If I had to bet money back in the day when neither Minecraft nor this game was popular, on one of them, I would have put in on this game. Just because it had this unique art style and direction. I even bought the game when it was still a subscription based game, and tried it out with a friend. As you have already mentioned that is the point where people stopped being interested in the game. And I have to say I did not really enjoy the game. Too many weird symbols I could not figure out. so many different things that seemed important, but I had no idea what to do in that game. So fun was not really there. But that didn’t stop me from thinking the game is interesting. It was all so mysterious, that I keept comming back and see in the development if things where changing. I am really interested to give the game another go, but I would like to not have the same depressing experience I had last time when I played the game, I would like to have. Let the players have fun exploring your world, and not too much at a time. I know it is a lot of work, but it was even more work to come to where you are right now, it would be sad if all that would go to waste. By the way you are great. Not everybody is able to write an MMO from scratch. You are in my personal list of People with amazing Skills, that I name in conversations.
Thank you, Eskil!
I love the game and I hope you’ll keep developing it.

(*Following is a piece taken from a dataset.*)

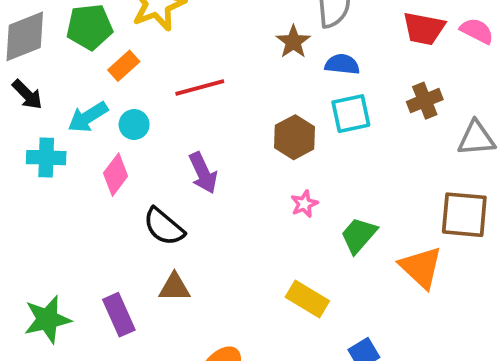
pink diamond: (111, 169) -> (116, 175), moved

May I give you my best wishes of success!
Cheers!
wanted to say THANK YOU for all your work and dedication and love.
i was here from the start, seeing all you ever did.
i was hugely inspired by your style, your way to do things and also the way you continued despite “no commerical success”.
i am very happy to read what you write 10 days ago, i still feel you are hurt inside, but i am happy because i have the feeling you will continue to grow.
thank you very much, from one “more art than playable” game developer to another 😉
Good luck with the next project, can’t wait to see work-in-progress screenshots!
Btw. “Unravel”, any relation to 2016 game “Unravel”? 😜
Great post, and great news! I love LOVE. Thank you. Keep having fun!
You are an inspiration to us who choose to toil in obscurity! Cheers!
“Love was just associated with too much pain”
There are truths, and there are truths! I’ve really enjoyed your posts and look forward to your continued explorations!
you are kewl. Bask in it!
You just seem to be one of the most interesting people I’ve ever followed. I have made a few comments on your blog over the years, and have been so intrigued with love (though I’ve never tried it)… but everything you say in this blog post resonates with me too.
Thank you for your vulnerable post, honesty, and all that shit. You’re cool.
Jason
I’m amazed by your game and tools. I’ve wondered at least a few times how it is possible for one person to do this. It makes sense that it has exacted a toll.
In terms of commercial success, I think it is a matter of trial and error to find the precise reward structure that provides some progressive drug as one gets further into it. That is what Minecraft stumbled on, where Instaminer failed.
I think it would be a shame to clone Minecraft though. Love is not just Minecraft with a different aesthetic. It is (or gives the illusion of being) a fully interdependent world, with its own alien logic to discover. I would love to take a 6 month sabbatical from work so I could play this to exhaustion in one long computer bender…
I just want to say that your blog posts have always been a great source of inspiration to me. And for what it’s worth: I never really saw the attraction of Minecraft, but I was always very intrigued by your ideas in Love.
Thanks for sharing!
I guess I will introduce LOVE to some of my friends.
BTW do you have an Unravel RSS feed?